The drive up into the Poconos was a challenge, a fun challenge, the perfect extended obstacle course to scare the pants off a CDL candidate. It made me realize how far I have come from those first lurching days in Green Bay.
I had spent the previous night in Scranton. Although it was almost 2 hours from my final destination in the hinterlands of Northeastern PA, it was the closest truckstop. I awoke early and headed out into the beautifully hazy morning mountains. The Poconos are technically not mountains but rather a deeply eroded plateau geologically not part of the Appalachian mountain chain. They are related to the adjacent Catskills, essentially two names for the same geological feature. Regardless of the nomenclature the back roads are hilly as hell.
After turning off US-6 the road narrowed, lifted and plummeted, careening through bucolic valleys and to the edges of glacial lakes. The last turn was onto a wide dirt road. Branches brushed the tops of the cab and then a sign “Camp Nesher →” I turned in tightly revving the engine up a steep narrow dirt road thinking of the sleeping campers and this undoubtedly unusual morning. Another driver was there already we had both arrived before the construction crew.
The camp looked classic summer camp run down buildings and a lake with all sorts of brightly colored things floating in it.
The crew soon arrived and quickly unloaded him and then me and informed us there was a way to get out by continuing strait which was a relief since turning around would require some doing. Once I was unloaded I headed out the track rounding a corner and heading down a hill where I saw a bus stuck on the curve from the road into the drive. The driver motioned frantically at me to stop as if I were a freight train. I was still a good 100 yards off and moving at 10 miles an hour.
From the road the lane took a turn up hill (the hill I was headed down) and the tow hooks on the rear of the bus had snagged on the asphalt of the road. She was fully blocking the southbound lane but traffic could squeeze by in the other lane. I tried to do what I could to help her but she was already on the phone to her company explaining the situation. “There goes my safety bonus” she grumbled as she sat on hold.
I realized there was nothing I could do and decided I needed to back back up the driveway and turn around in the construction site. This was tricky but not impossible and as I beeped into the site the crew looked at me. I explained that there was a bus stuck in the drive and they immediately jumped into the forklift and a pickup.
“You got the chains?”
“Let’s go!”
And they were off like that. I turned around to head back to Scranton. About half way there I got a message to head up to Oswego and pick up some coils to take to Winston-Salem. Déjà vu all over again.

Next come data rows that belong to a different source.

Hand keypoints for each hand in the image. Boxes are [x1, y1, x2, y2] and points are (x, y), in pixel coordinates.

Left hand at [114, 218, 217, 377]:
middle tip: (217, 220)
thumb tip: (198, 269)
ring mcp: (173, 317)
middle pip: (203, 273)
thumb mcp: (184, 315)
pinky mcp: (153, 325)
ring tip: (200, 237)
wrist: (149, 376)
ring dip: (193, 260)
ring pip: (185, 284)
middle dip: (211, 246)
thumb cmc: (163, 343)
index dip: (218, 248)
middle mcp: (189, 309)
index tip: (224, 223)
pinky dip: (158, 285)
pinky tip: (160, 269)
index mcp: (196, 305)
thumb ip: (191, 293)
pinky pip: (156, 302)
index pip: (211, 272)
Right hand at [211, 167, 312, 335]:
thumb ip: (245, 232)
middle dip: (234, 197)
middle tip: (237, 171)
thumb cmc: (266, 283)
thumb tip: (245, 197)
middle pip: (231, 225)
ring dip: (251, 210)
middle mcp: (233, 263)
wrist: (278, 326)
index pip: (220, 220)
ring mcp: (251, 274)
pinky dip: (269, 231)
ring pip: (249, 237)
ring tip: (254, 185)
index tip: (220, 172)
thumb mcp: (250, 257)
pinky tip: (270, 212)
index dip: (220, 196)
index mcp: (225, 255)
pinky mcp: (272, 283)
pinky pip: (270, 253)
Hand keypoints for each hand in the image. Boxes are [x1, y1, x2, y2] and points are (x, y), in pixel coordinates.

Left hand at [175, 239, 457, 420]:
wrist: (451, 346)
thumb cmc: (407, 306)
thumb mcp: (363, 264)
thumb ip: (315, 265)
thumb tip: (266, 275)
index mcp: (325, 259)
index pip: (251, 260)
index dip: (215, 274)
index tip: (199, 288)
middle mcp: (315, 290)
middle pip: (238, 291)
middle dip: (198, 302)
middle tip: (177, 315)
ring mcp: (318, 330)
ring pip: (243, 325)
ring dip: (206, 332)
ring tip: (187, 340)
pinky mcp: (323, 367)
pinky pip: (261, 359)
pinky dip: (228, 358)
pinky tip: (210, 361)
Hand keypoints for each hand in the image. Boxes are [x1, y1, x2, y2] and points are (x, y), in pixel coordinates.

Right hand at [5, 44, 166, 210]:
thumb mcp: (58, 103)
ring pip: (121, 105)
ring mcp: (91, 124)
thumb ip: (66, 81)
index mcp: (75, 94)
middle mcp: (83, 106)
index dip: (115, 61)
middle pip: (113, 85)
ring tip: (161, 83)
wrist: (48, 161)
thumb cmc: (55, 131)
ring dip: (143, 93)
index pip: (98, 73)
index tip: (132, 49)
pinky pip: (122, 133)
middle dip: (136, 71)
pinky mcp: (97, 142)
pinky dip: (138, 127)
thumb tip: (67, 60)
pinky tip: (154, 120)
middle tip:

I turned north onto more hilly Pennsylvania mountain roads headed toward I-81. Winding out of town a long line of cars snaked slowly up a ridge. I couldn’t see the head of the line but I figured it was a slow moving truck. At the ridge crest the cars turned into a cemetery. Men in military dress stood at attention. The cars crawled to top of the hill under a grey Pennsylvania sky to put another dead boy in the ground.

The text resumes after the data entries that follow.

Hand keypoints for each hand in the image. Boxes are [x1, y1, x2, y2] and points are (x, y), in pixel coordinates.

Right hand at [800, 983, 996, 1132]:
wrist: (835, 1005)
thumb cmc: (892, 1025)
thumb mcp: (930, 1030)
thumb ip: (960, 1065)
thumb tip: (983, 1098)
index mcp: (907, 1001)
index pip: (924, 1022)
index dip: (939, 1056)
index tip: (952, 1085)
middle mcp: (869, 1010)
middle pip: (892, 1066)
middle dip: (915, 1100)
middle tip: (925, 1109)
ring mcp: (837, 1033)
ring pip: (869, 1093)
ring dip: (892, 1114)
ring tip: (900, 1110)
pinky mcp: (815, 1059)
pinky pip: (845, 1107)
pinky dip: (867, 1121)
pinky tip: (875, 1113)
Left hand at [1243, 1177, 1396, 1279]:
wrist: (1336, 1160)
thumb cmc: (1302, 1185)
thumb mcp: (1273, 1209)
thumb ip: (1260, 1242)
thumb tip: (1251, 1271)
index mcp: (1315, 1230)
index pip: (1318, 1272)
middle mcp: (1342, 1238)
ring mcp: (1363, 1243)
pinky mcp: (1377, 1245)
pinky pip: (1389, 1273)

I made it to Oswego to find a long line in the driveway of the Aluminum mill. Who knew what the back up was but it took forever to load the same load it had taken me less than an hour to load the previous week.
Again to Syracuse where I biked to the mall to try and find some 220 film for the medium format camera my sister had lent me. No dice, they barely had any 35mm film, how quickly things change.
The next day a long one down I-81 which must have a higher percentage of hills than any other interstate. South through the river valleys of central New York then crawling diagonally over the successive crests of Pennsylvania’s comb like Appalachian ridges. Flat for a while from Harrisburg to Winchester as the mountains retreat to the west. They return and you climb up and into the Great Valley of Virginia, snug for a while with the Blue Ridge (an outlying eastern ridge) to your left and the Valley and Ridge (the main body of the Appalachians) to your right. Around Roanoke you head up into the mountains proper and things are really hilly. Leaving I-81 and heading south on I-77 toward Mt. Airy, NC presents a fantastic vista of the Piedmont (literally “foot hills” as you tumble out of the mountains and realize just how high up you were.
Now I’m here in Winston Salem, sweating and waiting again.